Perhaps but L&E ended up rather accurately “backing into” common law rules that evolved over time. It definetly made me think “this framework is prettt strong”

More comments

Good god, it's been a while since I've cracked open my econ degree.

TLDR, M1 and M2 are basically how much free-flow, readily available cash is in the hands of the public(as opposed to Banks, the federal deposit, and other entities.)

Or, put another way, how much money do civilians and John Q Public have available at quick notice.

If it's been falling, well... that means they have less cash on-hand. Why that is could be due to... well, a long list of reasons.

Also, that redefinition of m1 annoys me to a horrendous degree for some odd reason.

The M1 redefinition makes estimating models annoying too, although M3 is a good enough measure nowadays given how liquid even savings accounts and GICs are.

I'll add nutrition "experts" to the pile as one of the groups that I started losing trust in. I still can't believe I fell for the idea that sodium is "bad for you" above the recommended 2300mg/day recommendation. Preventing muscle cramps by cranking up my sodium intake and following up on the empirical evidence for low-sodium diets was one of my first indications that the public health professionals are either ignorant or lying.

Nutrition is protoscience, barely better than psychology.

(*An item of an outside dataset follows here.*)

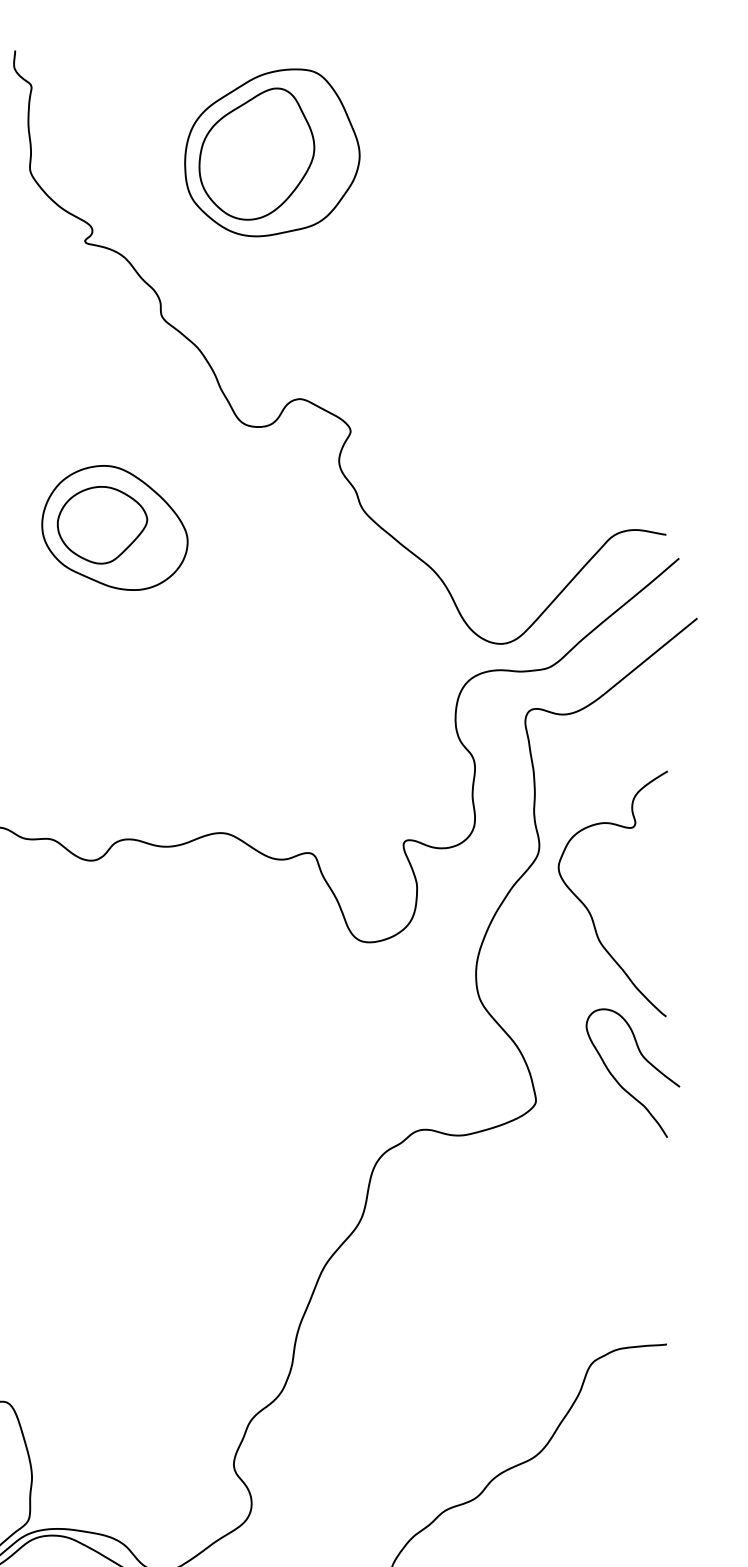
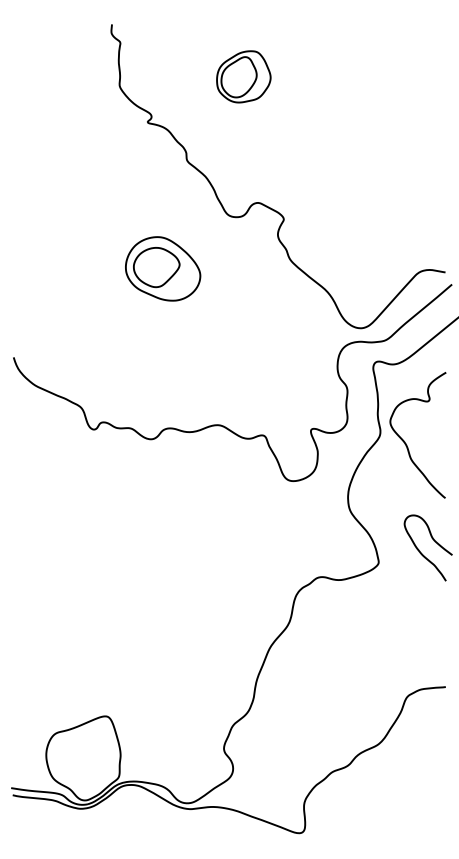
part: (271, 152) -> (243, 76), size x0.6
curve: (588, 905) -> (405, 441), moved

at least psychology has IQ going for it, which is useful.

Really? So what can I know about the food I eat?

Specific about given food - fine. How to avoid scurvy and similar - fine.

That we should avoid extremely processed food, overeating, sugary drinks and similar traps - many clear cases that should be avoided are known.

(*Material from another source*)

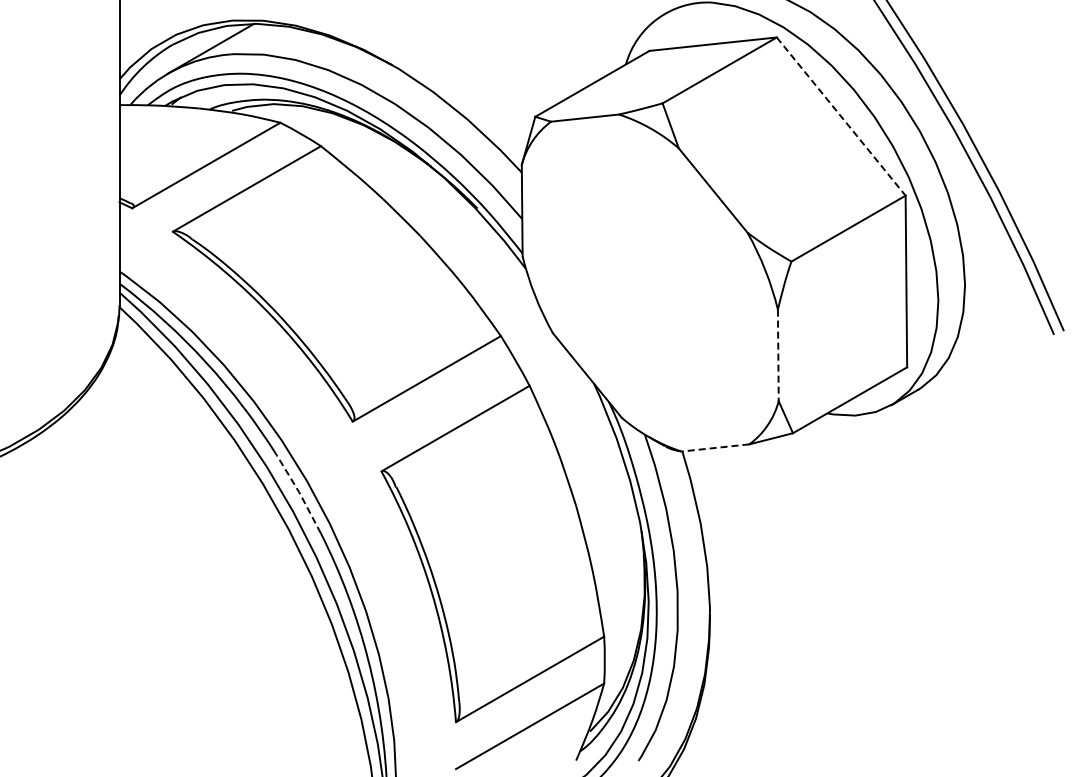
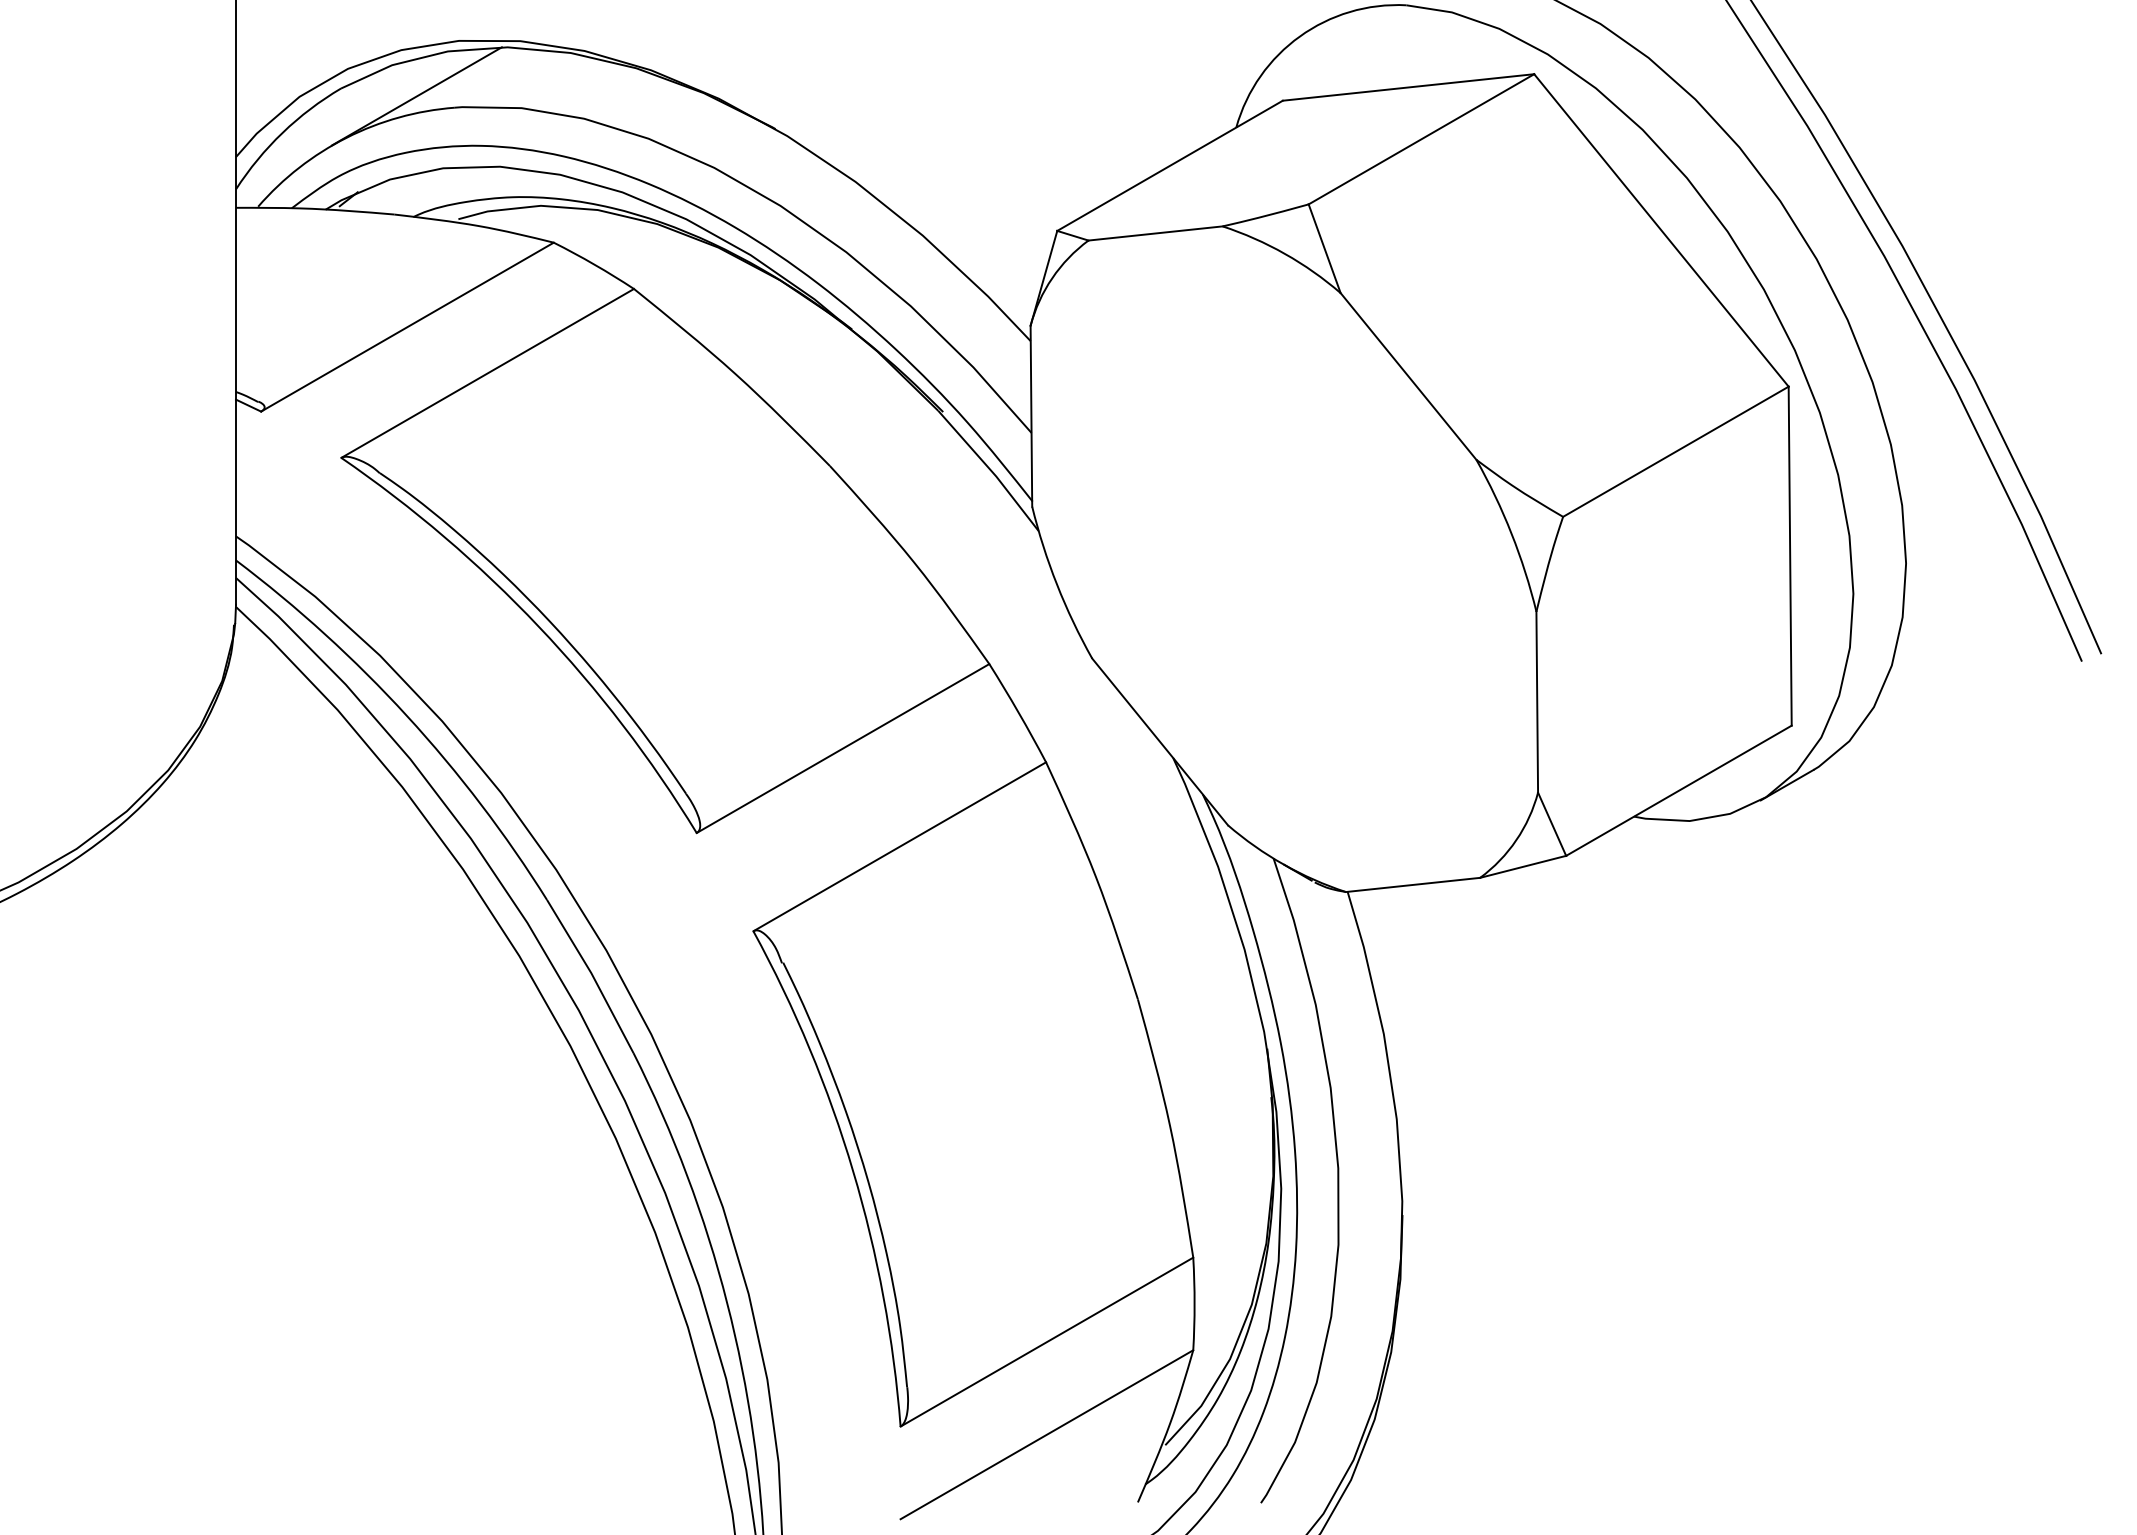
line: (841, 116) -> (1662, 230), dashed -> solid
line: (778, 355) -> (1537, 702), dashed -> solid
line: (714, 448) -> (1411, 886), dashed -> solid
line: (299, 492) -> (591, 972), dashed -> solid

But science based guide for optimal diet? Hahaha. No.

Eat more calories to gain weight and less to lose weight is pretty solid.

That's physics, not nutrition, to be fair.

Quite a lot actually. We know that lack of Vitamin C will cause scurvy, lack of Vitamin D will cause rickets, and lack of Iodine will cause goiter. The last two were extremely common prior to the 20th century.

Unfortunately, nutrition science didn't build on these successes but started to make conclusions which weren't supported by evidence.

The other problem is that the job got a lot harder. We have basically invented entire new classes of food since then, and more importantly there's been a lot of population mixing. Given that the optimal diet for one group (not even race, much narrower genetic groups than that) can be completely opposite that of another, it's a damn hard nut to crack now.

I can't say I disagree, as an aspiring psychiatrist who currently has to occasionally write diet charts.

Well, at least the drugs work, regardless of the theoretical grounding of more hand-wavey stuff like therapy.